Eyes on the road: User-friendly onboard operating systems

Just how well onboard controls can be operated is being investigated by the DaimlerChrysler researchers at a very early stage of vehicle development. Using a special simulator to determine whether systems can be easily and intuitively operated, they can thus offer recommendations for interior design at an early stage, thereby reducing costs.

For this purpose, the researchers from DaimlerChrysler have developed a human-machine simulator in which a test person is required to carry out a specific task: during a normal drive in a
car without critical situations, he or she is called upon to operate a certain system. The demands this places on the test person’s attentiveness can then be evaluated on the basis of objective and subjective criteria.

Measuring and sensing

In addition to deviation from the ideal track, the objective parameters incorporate data from the gaze monitor, which records how often the driver diverts his or her attention to the operating system and thus away from the road.
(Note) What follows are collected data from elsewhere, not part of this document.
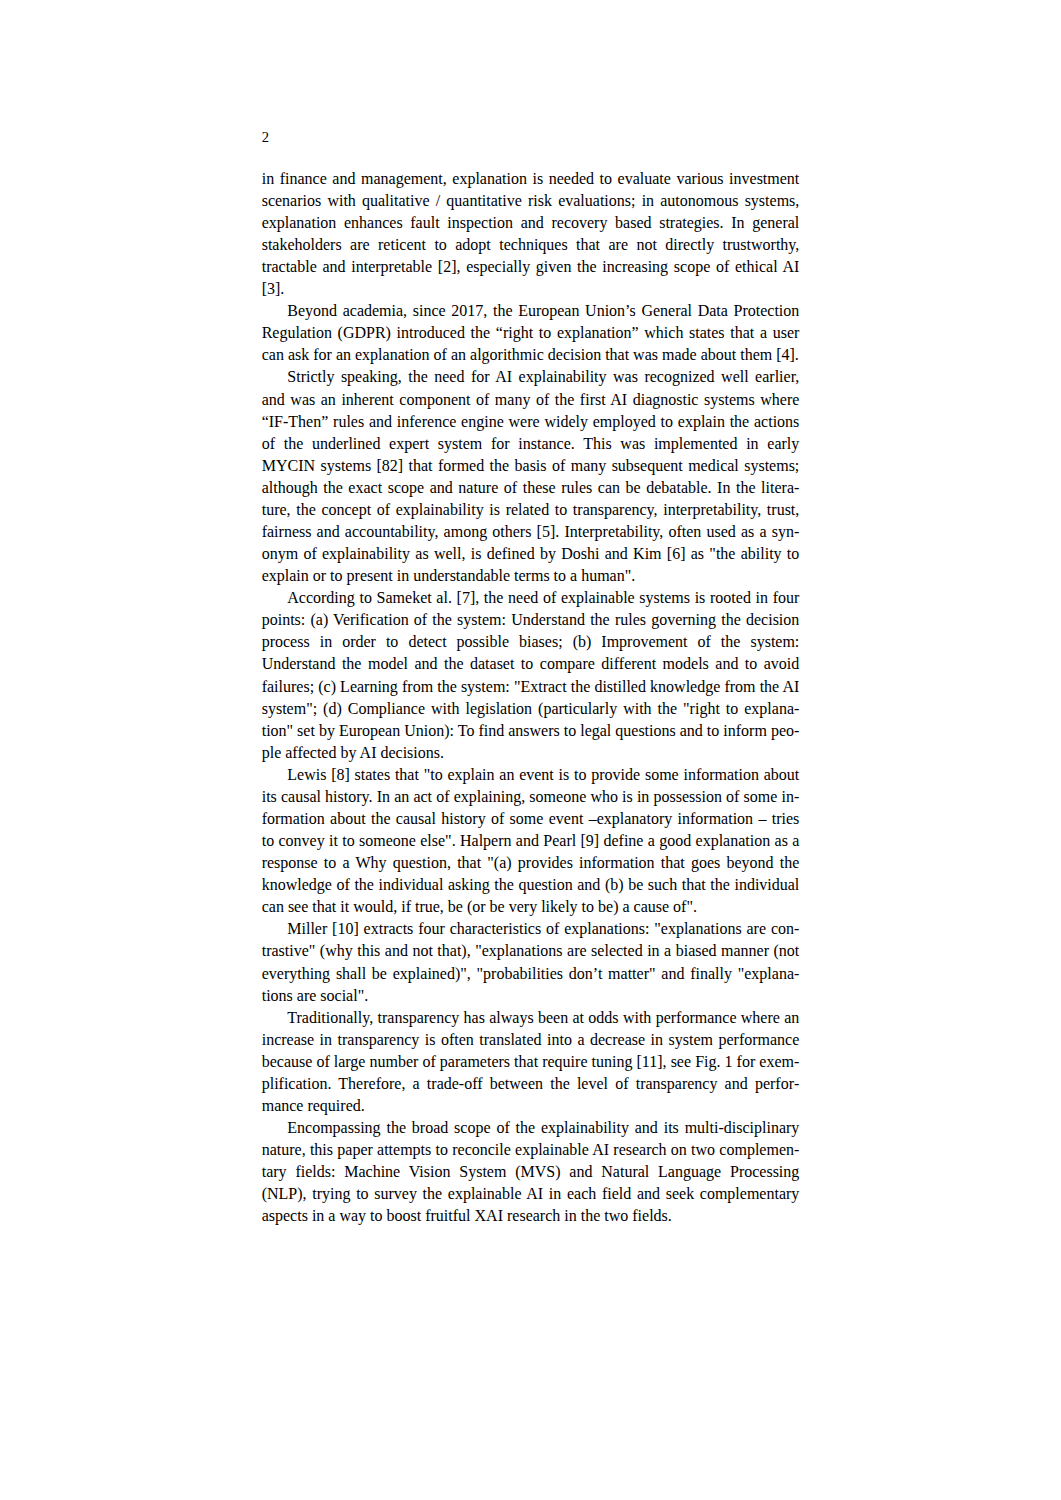2
in finance and management, explanation is needed to evaluate various investment scenarios with qualitative / quantitative risk evaluations; in autonomous systems, explanation enhances fault inspection and recovery based strategies. In general stakeholders are reticent to adopt techniques that are not directly trustworthy, tractable and interpretable [2], especially given the increasing scope of ethical AI [3].
Beyond academia, since 2017, the European Union’s General Data Protection Regulation (GDPR) introduced the “right to explanation” which states that a user can ask for an explanation of an algorithmic decision that was made about them [4].
Strictly speaking, the need for AI explainability was recognized well earlier, and was an inherent component of many of the first AI diagnostic systems where “IF-Then” rules and inference engine were widely employed to explain the actions of the underlined expert system for instance. This was implemented in early MYCIN systems [82] that formed the basis of many subsequent medical systems; although the exact scope and nature of these rules can be debatable. In the literature, the concept of explainability is related to transparency, interpretability, trust, fairness and accountability, among others [5]. Interpretability, often used as a synonym of explainability as well, is defined by Doshi and Kim [6] as "the ability to explain or to present in understandable terms to a human".
According to Sameket al. [7], the need of explainable systems is rooted in four points: (a) Verification of the system: Understand the rules governing the decision process in order to detect possible biases; (b) Improvement of the system: Understand the model and the dataset to compare different models and to avoid failures; (c) Learning from the system: "Extract the distilled knowledge from the AI system"; (d) Compliance with legislation (particularly with the "right to explanation" set by European Union): To find answers to legal questions and to inform people affected by AI decisions.
Lewis [8] states that "to explain an event is to provide some information about its causal history. In an act of explaining, someone who is in possession of some information about the causal history of some event –explanatory information – tries to convey it to someone else". Halpern and Pearl [9] define a good explanation as a response to a Why question, that "(a) provides information that goes beyond the knowledge of the individual asking the question and (b) be such that the individual can see that it would, if true, be (or be very likely to be) a cause of".
Miller [10] extracts four characteristics of explanations: "explanations are contrastive" (why this and not that), "explanations are selected in a biased manner (not everything shall be explained)", "probabilities don’t matter" and finally "explanations are social".
Traditionally, transparency has always been at odds with performance where an increase in transparency is often translated into a decrease in system performance because of large number of parameters that require tuning [11], see Fig. 1 for exemplification. Therefore, a trade-off between the level of transparency and performance required.
Encompassing the broad scope of the explainability and its multi-disciplinary nature, this paper attempts to reconcile explainable AI research on two complementary fields: Machine Vision System (MVS) and Natural Language Processing (NLP), trying to survey the explainable AI in each field and seek complementary aspects in a way to boost fruitful XAI research in the two fields.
Where appropriate, manual input behavior is also analyzed. These parameters enable the engineers to calculate the extent of the driver’s distraction from the traffic.
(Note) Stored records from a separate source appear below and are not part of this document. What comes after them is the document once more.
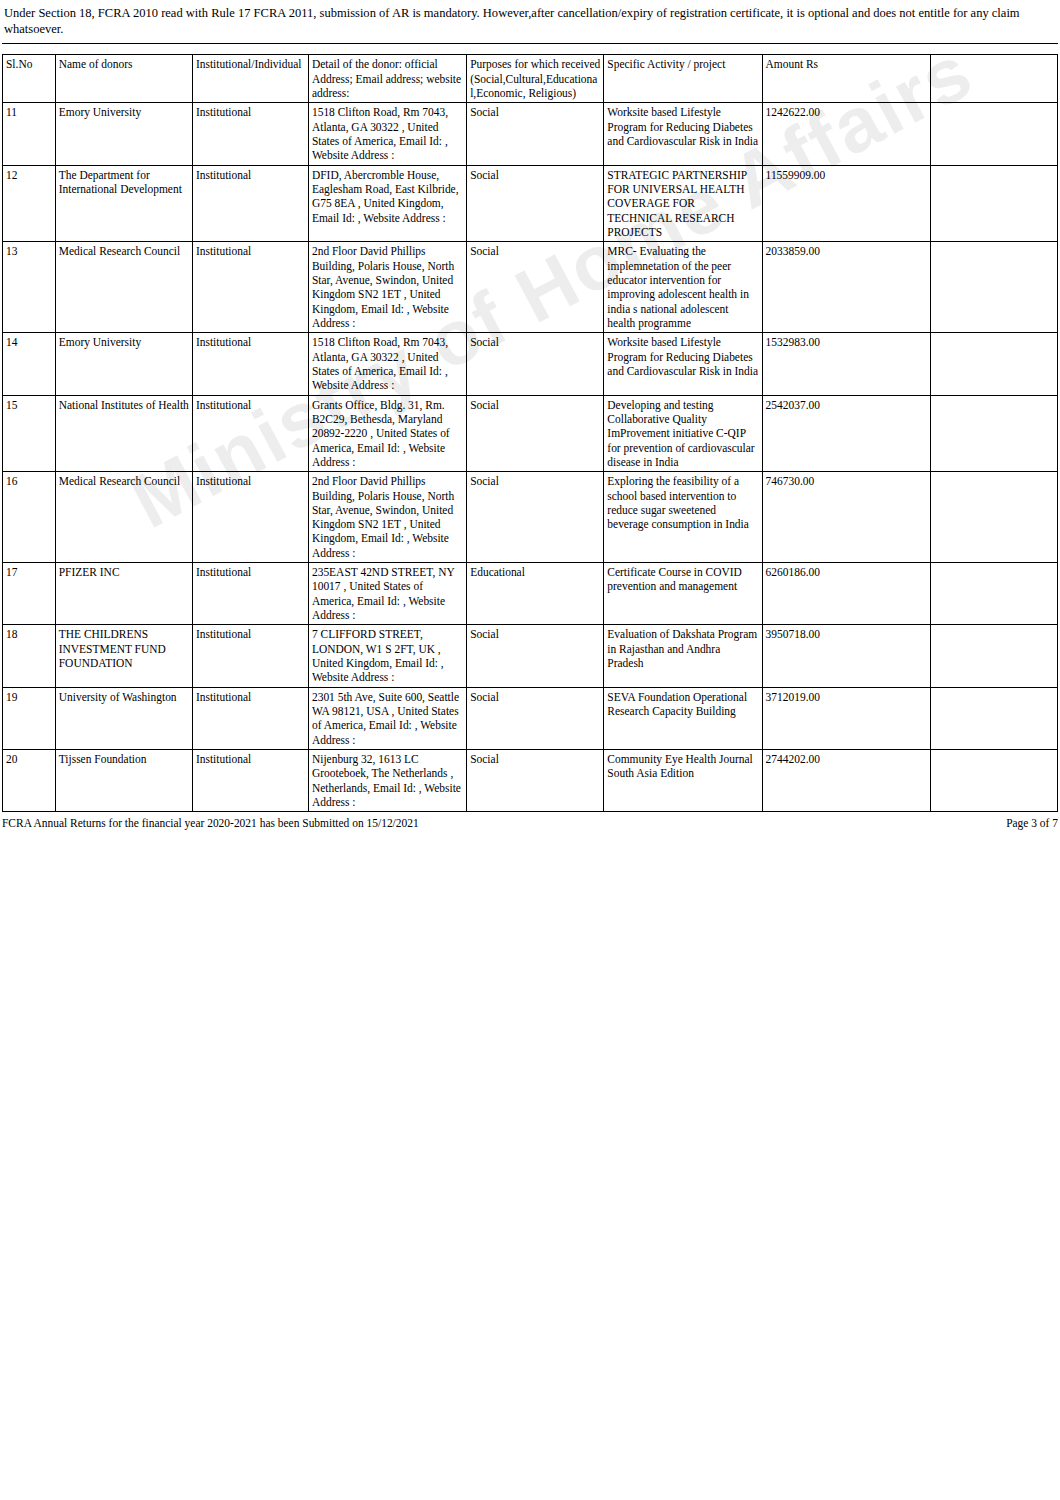Ministry of Home Affairs
Under Section 18, FCRA 2010 read with Rule 17 FCRA 2011, submission of AR is mandatory. However,after cancellation/expiry of registration certificate, it is optional and does not entitle for any claim whatsoever.
| Sl.No | Name of donors | Institutional/Individual | Detail of the donor: official Address; Email address; website address: | Purposes for which received (Social,Cultural,Educational,Economic, Religious) | Specific Activity / project | Amount Rs | |
| --- | --- | --- | --- | --- | --- | --- | --- |
| 11 | Emory University | Institutional | 1518 Clifton Road, Rm 7043, Atlanta, GA 30322 , United States of America, Email Id: , Website Address : | Social | Worksite based Lifestyle Program for Reducing Diabetes and Cardiovascular Risk in India | 1242622.00 | |
| 12 | The Department for International Development | Institutional | DFID, Abercromble House, Eaglesham Road, East Kilbride, G75 8EA , United Kingdom, Email Id: , Website Address : | Social | STRATEGIC PARTNERSHIP FOR UNIVERSAL HEALTH COVERAGE FOR TECHNICAL RESEARCH PROJECTS | 11559909.00 | |
| 13 | Medical Research Council | Institutional | 2nd Floor David Phillips Building, Polaris House, North Star, Avenue, Swindon, United Kingdom SN2 1ET , United Kingdom, Email Id: , Website Address : | Social | MRC- Evaluating the implemnetation of the peer educator intervention for improving adolescent health in india s national adolescent health programme | 2033859.00 | |
| 14 | Emory University | Institutional | 1518 Clifton Road, Rm 7043, Atlanta, GA 30322 , United States of America, Email Id: , Website Address : | Social | Worksite based Lifestyle Program for Reducing Diabetes and Cardiovascular Risk in India | 1532983.00 | |
| 15 | National Institutes of Health | Institutional | Grants Office, Bldg. 31, Rm. B2C29, Bethesda, Maryland 20892-2220 , United States of America, Email Id: , Website Address : | Social | Developing and testing Collaborative Quality ImProvement initiative C-QIP for prevention of cardiovascular disease in India | 2542037.00 | |
| 16 | Medical Research Council | Institutional | 2nd Floor David Phillips Building, Polaris House, North Star, Avenue, Swindon, United Kingdom SN2 1ET , United Kingdom, Email Id: , Website Address : | Social | Exploring the feasibility of a school based intervention to reduce sugar sweetened beverage consumption in India | 746730.00 | |
| 17 | PFIZER INC | Institutional | 235EAST 42ND STREET, NY 10017 , United States of America, Email Id: , Website Address : | Educational | Certificate Course in COVID prevention and management | 6260186.00 | |
| 18 | THE CHILDRENS INVESTMENT FUND FOUNDATION | Institutional | 7 CLIFFORD STREET, LONDON, W1 S 2FT, UK , United Kingdom, Email Id: , Website Address : | Social | Evaluation of Dakshata Program in Rajasthan and Andhra Pradesh | 3950718.00 | |
| 19 | University of Washington | Institutional | 2301 5th Ave, Suite 600, Seattle WA 98121, USA , United States of America, Email Id: , Website Address : | Social | SEVA Foundation Operational Research Capacity Building | 3712019.00 | |
| 20 | Tijssen Foundation | Institutional | Nijenburg 32, 1613 LC Grooteboek, The Netherlands , Netherlands, Email Id: , Website Address : | Social | Community Eye Health Journal South Asia Edition | 2744202.00 | |
FCRA Annual Returns for the financial year 2020-2021 has been Submitted on 15/12/2021
Page 3 of 7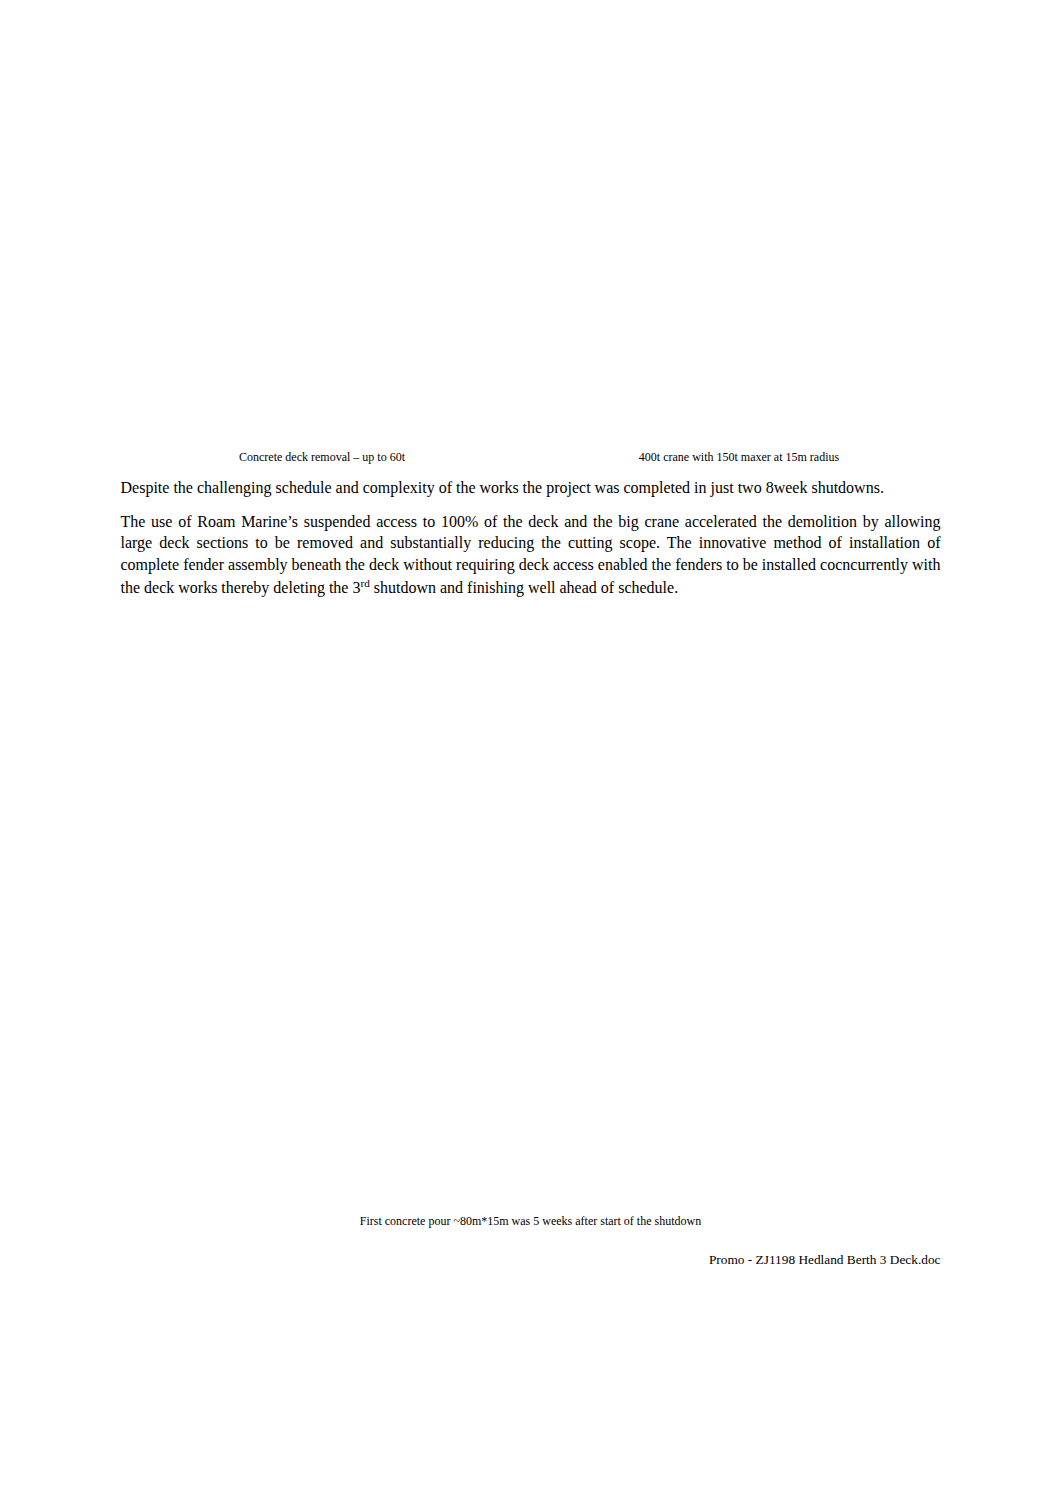Concrete deck removal – up to 60t
400t crane with 150t maxer at 15m radius
Despite the challenging schedule and complexity of the works the project was completed in just two 8week shutdowns.
The use of Roam Marine’s suspended access to 100% of the deck and the big crane accelerated the demolition by allowing large deck sections to be removed and substantially reducing the cutting scope. The innovative method of installation of complete fender assembly beneath the deck without requiring deck access enabled the fenders to be installed cocncurrently with the deck works thereby deleting the 3rd shutdown and finishing well ahead of schedule.
First concrete pour ~80m*15m was 5 weeks after start of the shutdown
Promo - ZJ1198 Hedland Berth 3 Deck.doc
This evaluation also takes subjective values into account. The candidate’s own assessment of the driving test is determined in the form of an interview involving a catalogue of questions. Depending on the task at hand, various categories and points of emphasis are prescribed. The combination of objective and subjective data ultimately yields a coherent, informative overall picture.

Data acquisition

The tests are carried out by around 20 to 30 selected test persons from various interest groups and with different driving styles, in order to determine the degree of operability of a certain function. For this purpose, in each series of tests several proposed operating modules for a specific function can be interchanged without excessive technical effort.
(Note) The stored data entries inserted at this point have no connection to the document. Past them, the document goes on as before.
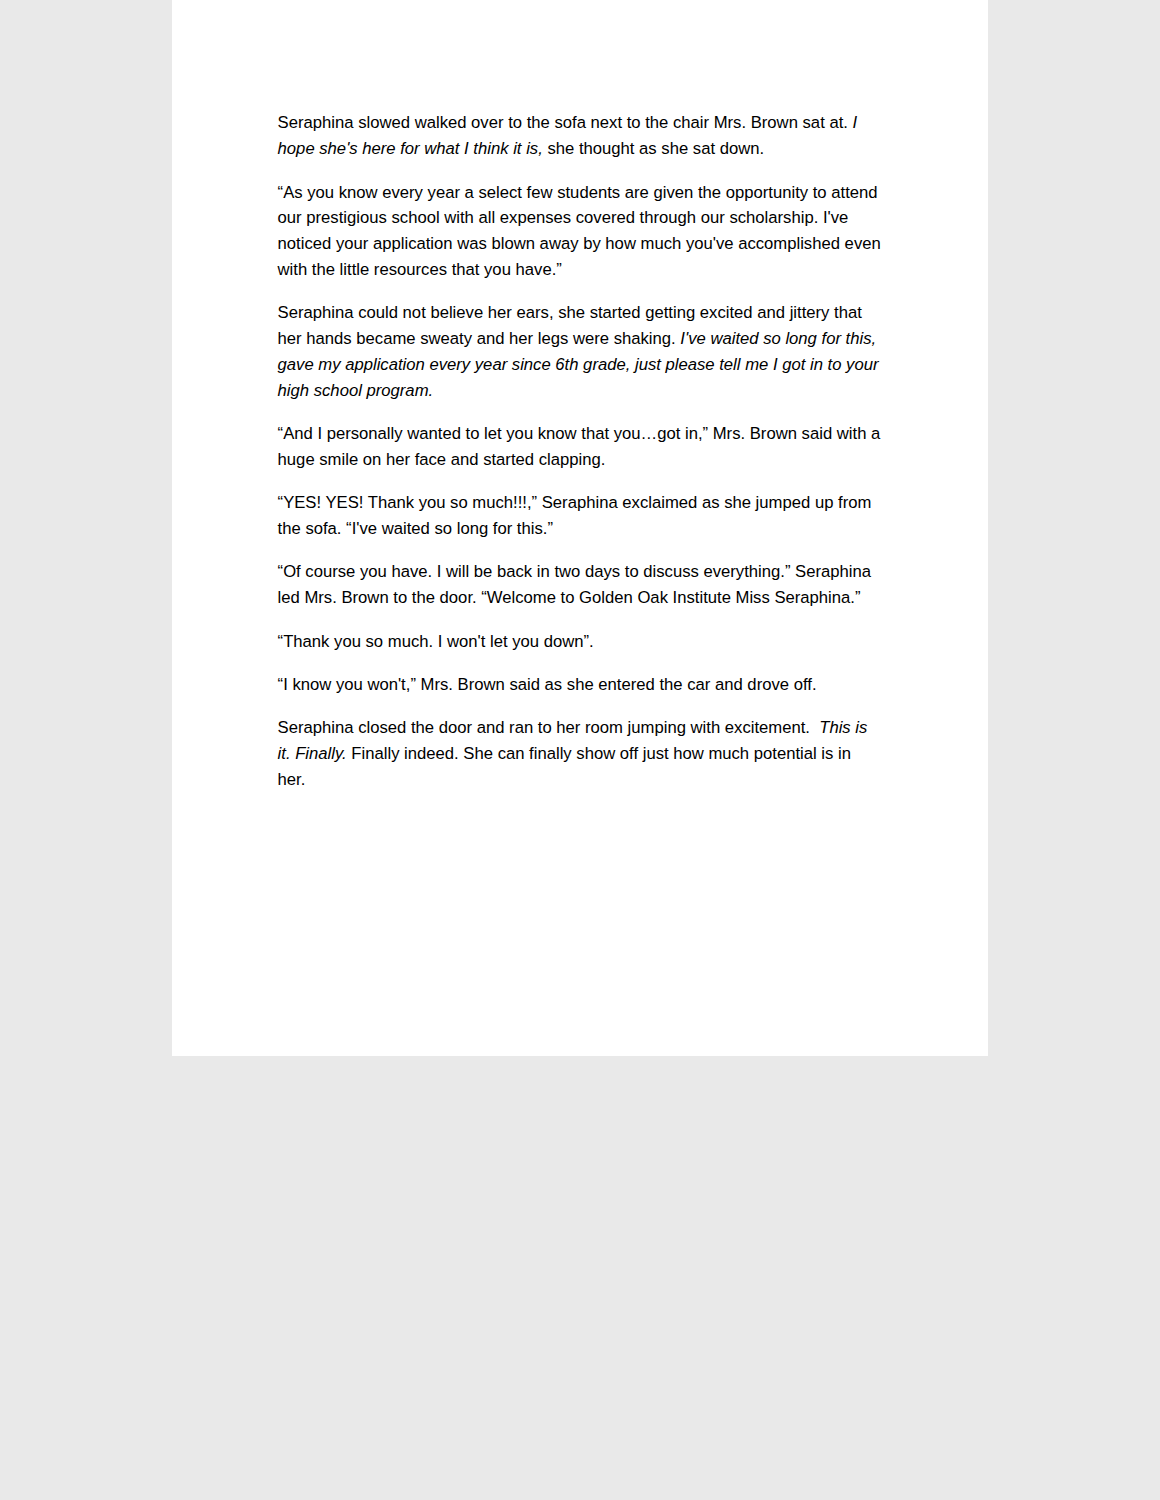Seraphina slowed walked over to the sofa next to the chair Mrs. Brown sat at. I hope she's here for what I think it is, she thought as she sat down.
“As you know every year a select few students are given the opportunity to attend our prestigious school with all expenses covered through our scholarship. I've noticed your application was blown away by how much you've accomplished even with the little resources that you have.”
Seraphina could not believe her ears, she started getting excited and jittery that her hands became sweaty and her legs were shaking. I've waited so long for this, gave my application every year since 6th grade, just please tell me I got in to your high school program.
“And I personally wanted to let you know that you…got in,” Mrs. Brown said with a huge smile on her face and started clapping.
“YES! YES! Thank you so much!!!,” Seraphina exclaimed as she jumped up from the sofa. “I've waited so long for this.”
“Of course you have. I will be back in two days to discuss everything.” Seraphina led Mrs. Brown to the door. “Welcome to Golden Oak Institute Miss Seraphina.”
“Thank you so much. I won't let you down”.
“I know you won't,” Mrs. Brown said as she entered the car and drove off.
Seraphina closed the door and ran to her room jumping with excitement. This is it. Finally. Finally indeed. She can finally show off just how much potential is in her.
Where appropriate, the investigations are also carried out under genuine driving conditions. In such cases, the researchers use the same vehicle type – but fitted out for normal road traffic operation – as a supplement to the human-machine simulator.

Depending on the task at hand, the scientists from DaimlerChrysler have developed various methods for carrying out both standard and tailor-made tests. For each development phase of a vehicle, they thus have a refined tool at their disposal for obtaining as holistic and verifiable a picture as possible for the operating module in question and for appropriate integration of their findings.